Pets in Prospect - Malcolm D. Welshman [22]
It must have been a couple of months later when Eric and I were again over at the Woolpack after yet another hectic Friday evening surgery.
Bernie was quick to apologise as Eric ordered a couple of lagers. ‘Sorry. We’ve let things slip a bit,’ he confessed. ‘Being summer and all that … we’re just so busy.’
‘What was that all about?’ queried Eric as we settled at a table.
‘See for yourself,’ I replied as Peggy waddled into view from behind the bar and came over to Eric with the usual lop-sided grin on her face.
‘Hello, Fatso,’ he said reaching down to give her ears a tickle.
‘Exactly,’ I said. ‘She’s supposed to have been on a diet and lost weight.’
‘Fighting a losing battle, I’d say.’
Peggy shuffled off in search of customers willing to hand over a crisp or peanut in return for a sloppy grin of thanks. There were plenty on hand. I watched as another mouthful of calories was swallowed.
‘You need a new strategy,’ added Eric, downing his lager. ‘Let’s give it some thought. Drink up and I’ll get another round in.’
By the time we’d finished our second pint we’d come up with a plan – a good plan. Excellent. Guaranteed to fight the flab. By our third pint we decided we’d write it up in the Veterinary Record. A stunning study, well researched. By our fourth, a doctorate in obesity was ours for the taking. Atkins Diet? Eat your heart out.
I made the mistake of mentioning the plan Eric and I had concocted to Mandy the next morning.
‘I can’t see it working, myself,’ she said, her pinched lips and cold manner far more effective in sobering me up than the Alka-Seltzers I’d taken first thing.
‘Really?’
‘Really,’ she echoed with a dismissive sniff.
Lucy, who had been folding vetbeds at the back of the ward room, intervened. ‘Surely it would be worth a try. If it didn’t work … well … nothing’s lost.’
I saw Mandy check herself. ‘It’s not for me to say, of course,’ she finally said, her eyes flicking from me to Lucy. If looks could kill, Lucy would have instantly become dead meat. Not for the first time I felt the tension between them.
She promptly contradicted what she’d just said by adding, ‘But there’s better things we could do with our time.’ Her plum-coloured eyes continued to bore into Lucy as if trying to goad her into a rebuke. She glanced across at the stack of feed bowls waiting to be washed. The inference was obvious. I saw Lucy redden and her freckled nose twitch.

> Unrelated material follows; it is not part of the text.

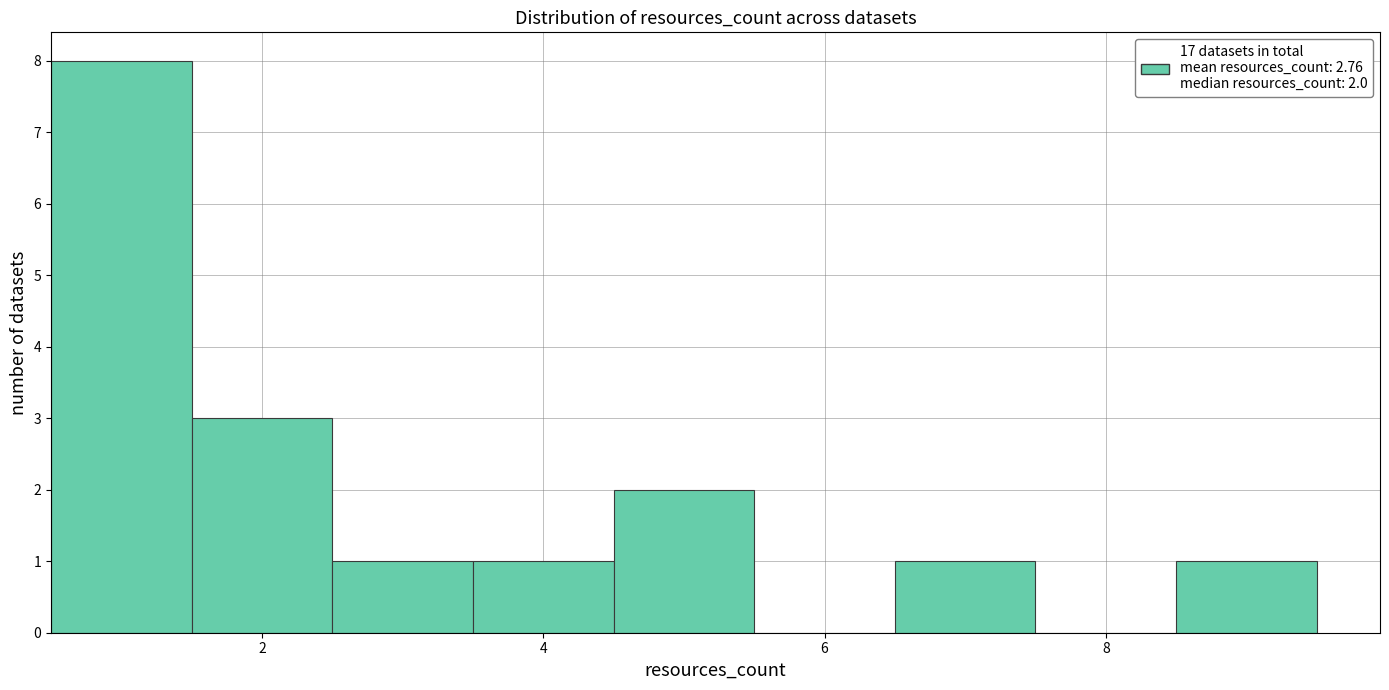

Over which range of the x-axis is the bar tallest?

0.5 to 1.5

‘I actually agree with Lucy,’ I decided to say and watched – with delight, I must confess – at how rapidly Mandy’s face went pale, save for two hectic blotches on each cheek. Now, now, Paul. Naughty boy … you should stay out of all this. But I felt the plan Eric and I had formulated the evening before had some merit – it had not been just the drink talking – and so was grateful of Lucy’s support.
In fact, thanks to her, the plan actually swung into action.
She volunteered to find out the calorie content of anything that Peggy was likely to be offered as titbits in the pub and, within 24 hours, had come up with a list of the calories in a crisp, peanut, a chip, a variety of chocolate bars and portions of sandwiches and pasties.
‘It’s a bit hit and miss,’ she confessed.
‘That’s not a problem,’ I said. ‘It’s just to give people a guide.’
When I gave Bernie the list his raised eyebrows said it all. He handed it to Brenda. ‘What do you think?’
‘Well, I suppose it’s worth a try. Nothing ventured, nothing gained.’ Except more pounds on Peggy, I thought.
So we went ahead. Anyone caught giving Peggy a titbit had to put a calorie fine in a charity box displayed prominently in the bar. The amount of the fine was proportional to the estimated number of calories in the titbit.
Bernie told me later that one teenager, his tongue loosened by too many alcopops, asked whether the slim-in was for Peggy or Brenda and nearly got a pasty in his face as a result. ‘And he wasn’t the first to crack that joke,’ Bernie said. ‘Brenda’s getting quite touchy about it all.’